/holistic_scene_human

Primary LanguagePythonMIT LicenseMIT

Holistic++ Scene Understanding

This repo contains code for ICCV 2019 paper
Holistic++ Scene Understanding: Single-view 3D Holistic Scene Parsing and Human Pose Estimation with Human-Object Interaction and Physical Commensense
Yixin Chen*, Siyuan Huang*, Tao Yuan, Siyuan Qi, Yixin Zhu, Song-Chun Zhu
The IEEE International Conference on Computer Vision (ICCV), 2019
(* indicates equal contribution.)

In this paper, we propose a new 3D holistic++ scene understanding problem, which jointly tackles two tasks from a single-view image: (i) holistic scene parsing and reconstruction—3D estimations of object bounding boxes, camera pose, and room layout, and (ii) 3D human pose estimation. The intuition behind is to leverage the coupled nature of these two tasks to improve the granularity and performance of scene understanding. We propose to exploit two critical and essential connections between these two tasks: (i) human-object interaction (HOI) to model the fine-grained relations between agents and objects in the scene, and (ii) physical commonsense to model the physical plausibility of the reconstructed scene. The optimal configuration of the 3D scene, represented by a parse graph, is inferred using Markov chain Monte Carlo (MCMC), which efficiently traverses through the non-differentiable joint solution space. Experimental results demonstrate that the proposed algorithm significantly improves the performance of the two tasks on three datasets, showing an improved generalization ability.
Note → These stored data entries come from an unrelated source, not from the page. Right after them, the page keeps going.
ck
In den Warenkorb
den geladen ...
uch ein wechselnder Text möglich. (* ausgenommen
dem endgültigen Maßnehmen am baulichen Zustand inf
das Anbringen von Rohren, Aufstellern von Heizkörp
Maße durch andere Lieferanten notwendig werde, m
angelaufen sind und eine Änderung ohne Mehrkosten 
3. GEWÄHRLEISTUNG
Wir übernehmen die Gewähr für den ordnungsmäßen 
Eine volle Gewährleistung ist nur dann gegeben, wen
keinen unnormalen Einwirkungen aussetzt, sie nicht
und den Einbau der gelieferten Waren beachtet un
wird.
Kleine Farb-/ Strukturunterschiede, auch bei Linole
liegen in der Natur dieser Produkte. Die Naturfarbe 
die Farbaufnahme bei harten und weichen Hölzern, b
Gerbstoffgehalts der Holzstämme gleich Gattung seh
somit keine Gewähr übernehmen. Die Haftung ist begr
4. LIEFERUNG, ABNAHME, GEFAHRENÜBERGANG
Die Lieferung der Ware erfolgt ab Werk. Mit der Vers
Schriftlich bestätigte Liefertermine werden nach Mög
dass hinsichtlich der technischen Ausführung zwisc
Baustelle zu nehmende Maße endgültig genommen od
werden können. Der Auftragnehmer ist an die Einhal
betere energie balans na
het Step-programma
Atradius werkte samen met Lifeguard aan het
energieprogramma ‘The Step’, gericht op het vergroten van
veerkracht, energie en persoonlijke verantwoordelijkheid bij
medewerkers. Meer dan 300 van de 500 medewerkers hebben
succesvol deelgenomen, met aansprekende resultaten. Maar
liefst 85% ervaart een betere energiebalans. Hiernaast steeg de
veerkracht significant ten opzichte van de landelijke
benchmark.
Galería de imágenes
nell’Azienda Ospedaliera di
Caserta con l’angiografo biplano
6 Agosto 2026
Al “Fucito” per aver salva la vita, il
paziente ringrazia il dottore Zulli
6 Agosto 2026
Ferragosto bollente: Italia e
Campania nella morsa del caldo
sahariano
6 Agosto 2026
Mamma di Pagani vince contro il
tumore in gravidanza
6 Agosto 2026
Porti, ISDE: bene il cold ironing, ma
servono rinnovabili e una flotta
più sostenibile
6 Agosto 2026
Please refer to our paper or project for more details.

Usage

Install

Support Python 3+.

pip install -r requirements.txt

Data

  1. Download the preprocessed data which contains the image and initialization from here , extract it with

     unzip data.zip       
    

We will release more images from different dataset with initialization soon.

Inference

Joint inference of holistic scene understanding and human pose by image name.

    python inference_natural_image.py --image_name frame1

Citation

If you find the paper and/or the code helpful, please cite us.

@inProceedings{chen2019holisticpp, 
title={Holistic++ Scene Understanding: Single-view 3D Holistic Scene Parsing and Human Pose Estimation with Human-Object Interaction and Physical Commonsense}, 
author = {Chen, Yixin and Huang, Siyuan and Yuan, Tao and Qi, Siyuan and Zhu, Yixin and Zhu, Song-Chun}, 
booktitle={The IEEE International Conference on Computer Vision (ICCV), 
year={2019} 
}

License

Our code is released under the MIT license.